The sovereign issuer might be asked for the following:
• national economic and financial data
• government budget forecasts
• independent reports on the country, e.g. from the International Monetary Fund
• economic strategy, e.g. fiscal policy, monetary policy, planned privatisations, microeconomic reforms, exchange rate policy
• political trends and risks
• general government debt burden
• government debt owed to foreigners (external debt)
• taxation powers
• strength of political institutions and trends
• contingent liabilities
• private sector external debt (owing to foreigners) burden.
As well as specific bond ratings the CRAs provide issuer ratings to firms and other organisations, which are assessments of the creditworthiness of the whole entity. The vast majority of ratings, however, apply to a particular security issue by the firm. Ratings on some securities may have a higher rating than the issuing company as a whole because the specific security is secured on a very reliable asset.
Obtaining a rating can be expensive, of the order of 0.05% of the amount raised with a minimum of $80,000, but for some companies the benefit of being able to borrow at lower interest rates due to the rating can be worth ten times as much as the fees paid for it. For other companies the equation does not work out that way and they choose not to obtain one - see Article 5.5.

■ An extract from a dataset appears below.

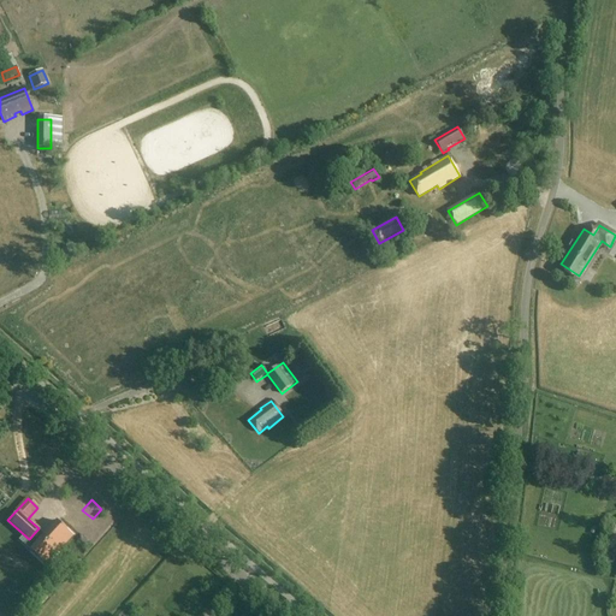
[(45,533),(39,528),(29,539),(35,545),(29,550),(46,564),(59,550),(65,543),(72,535),(57,521),(53,525),(48,531),(47,531),(45,533)]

If a bond does not have a rating, it could simply mean that the borrower has chosen not to pay for one, rather than implying anything untoward or sinister. Indeed, some bonds are sold on a name recognition basis, that is, the issuer has such a good reputation with lenders accepting that their financial standing is such that there is a very low likelihood of default and they do not require a formal credit rating. However, ‘unrated' is often used to mean poorer default risk.